To us God's messengers come at the bidding of the Master. They come demanding, as did Christ, obedience to the word of God. They present His claim to the fruits of the vineyard, the fruits of love, and humility, and self-sacrificing service. Like the Jewish leaders, are not many of the husbandmen of the vineyard stirred to anger? When the claim of God's law is set before the people, do not these teachers use their influence in leading men to reject it? Such teachers God calls unfaithful servants.
The words of God to ancient Israel have a solemn warning to the church and its leaders today. Of Israel the Lord said, "I have written to him the great things of My law; but they were counted as a strange thing." Hosea 8:12. And to the priests and teachers He declared, "My people are destroyed for lack of knowledge; because thou hast rejected knowledge, I will also reject thee; . . . seeing thou hast forgotten the law of thy God, I will also forget thy children." Hosea 4:6.
Shall the warnings from God be passed by unheeded? Shall the opportunities for service be unimproved?
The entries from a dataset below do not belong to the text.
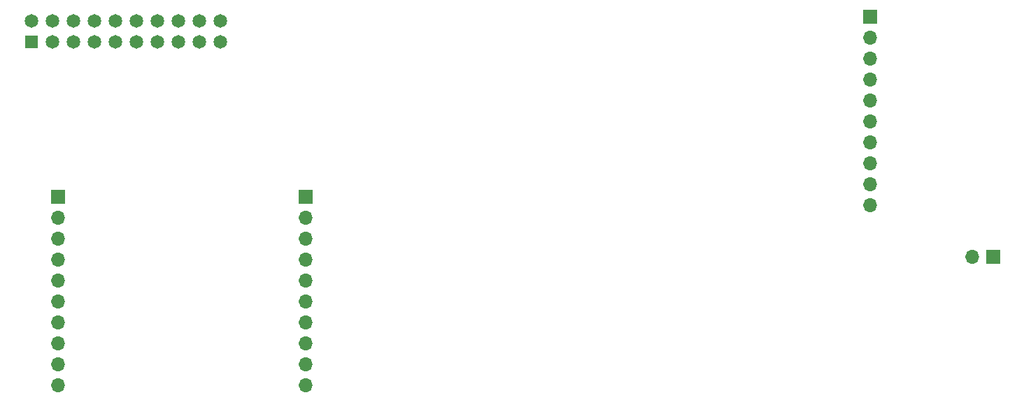
<source format=gbr>
%TF.GenerationSoftware,KiCad,Pcbnew,8.0.5*%
%TF.CreationDate,2025-01-29T19:48:31-05:00*%
%TF.ProjectId,Power_Supplies_DSP,506f7765-725f-4537-9570-706c6965735f,rev?*%
%TF.SameCoordinates,Original*%
%TF.FileFunction,Soldermask,Bot*%
%TF.FilePolarity,Negative*%
%FSLAX46Y46*%
G04 Gerber Fmt 4.6, Leading zero omitted, Abs format (unit mm)*
G04 Created by KiCad (PCBNEW 8.0.5) date 2025-01-29 19:48:31*
%MOMM*%
%LPD*%
G01*
G04 APERTURE LIST*
%ADD10R,1.650000X1.650000*%
%ADD11C,1.650000*%
%ADD12R,1.700000X1.700000*%
%ADD13O,1.700000X1.700000*%
G04 APERTURE END LIST*
D10*
%TO.C,J7*%
X147950000Y-122950000D03*
D11*
X147950000Y-120410000D03*
X150490000Y-122950000D03*
X150490000Y-120410000D03*
X153030000Y-122950000D03*
X153030000Y-120410000D03*
X155570000Y-122950000D03*
X155570000Y-120410000D03*
X158110000Y-122950000D03*
X158110000Y-120410000D03*
X160650000Y-122950000D03*
X160650000Y-120410000D03*
X163190000Y-122950000D03*
X163190000Y-120410000D03*
X165730000Y-122950000D03*
X165730000Y-120410000D03*
X168270000Y-122950000D03*
X168270000Y-120410000D03*
X170810000Y-122950000D03*
X170810000Y-120410000D03*
%TD*%
D12*
%TO.C,J6*%
X249500000Y-119905000D03*
D13*
X249500000Y-122445000D03*
X249500000Y-124985000D03*
X249500000Y-127525000D03*
X249500000Y-130065000D03*
X249500000Y-132605000D03*
X249500000Y-135145000D03*
X249500000Y-137685000D03*
X249500000Y-140225000D03*
X249500000Y-142765000D03*
%TD*%
D12*
%TO.C,J5*%
X264375000Y-148997500D03*
D13*
X261835000Y-148997500D03*
%TD*%
D12*
%TO.C,J4*%
X181175000Y-141770000D03*
D13*
X181175000Y-144310000D03*
X181175000Y-146850000D03*
X181175000Y-149390000D03*
X181175000Y-151930000D03*
X181175000Y-154470000D03*
X181175000Y-157010000D03*
X181175000Y-159550000D03*
X181175000Y-162090000D03*
X181175000Y-164630000D03*
%TD*%
D12*
%TO.C,J1*%
X151175000Y-141770000D03*
D13*
X151175000Y-144310000D03*
X151175000Y-146850000D03*
X151175000Y-149390000D03*
X151175000Y-151930000D03*
X151175000Y-154470000D03*
X151175000Y-157010000D03*
X151175000Y-159550000D03*
X151175000Y-162090000D03*
X151175000Y-164630000D03*
%TD*%
M02*

</source>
Shall the world's scorn, the pride of reason, conformity to human customs and traditions, hold the professed followers of Christ from service to Him? Will they reject God's word as the Jewish leaders rejected Christ? The result of Israel's sin is before us. Will the church of today take warning?
"If some of the branches be broken off, and thou, being a wild olive tree, wert graffed in among them, and with them partakest of the root and fatness of the olive tree; boast not. . . . Because of unbelief they were broken off, and thou standest by faith. Be not high-minded, but fear; for if God spared not the natural branches, take heed lest He also spare not thee." Rom. 11:17-21.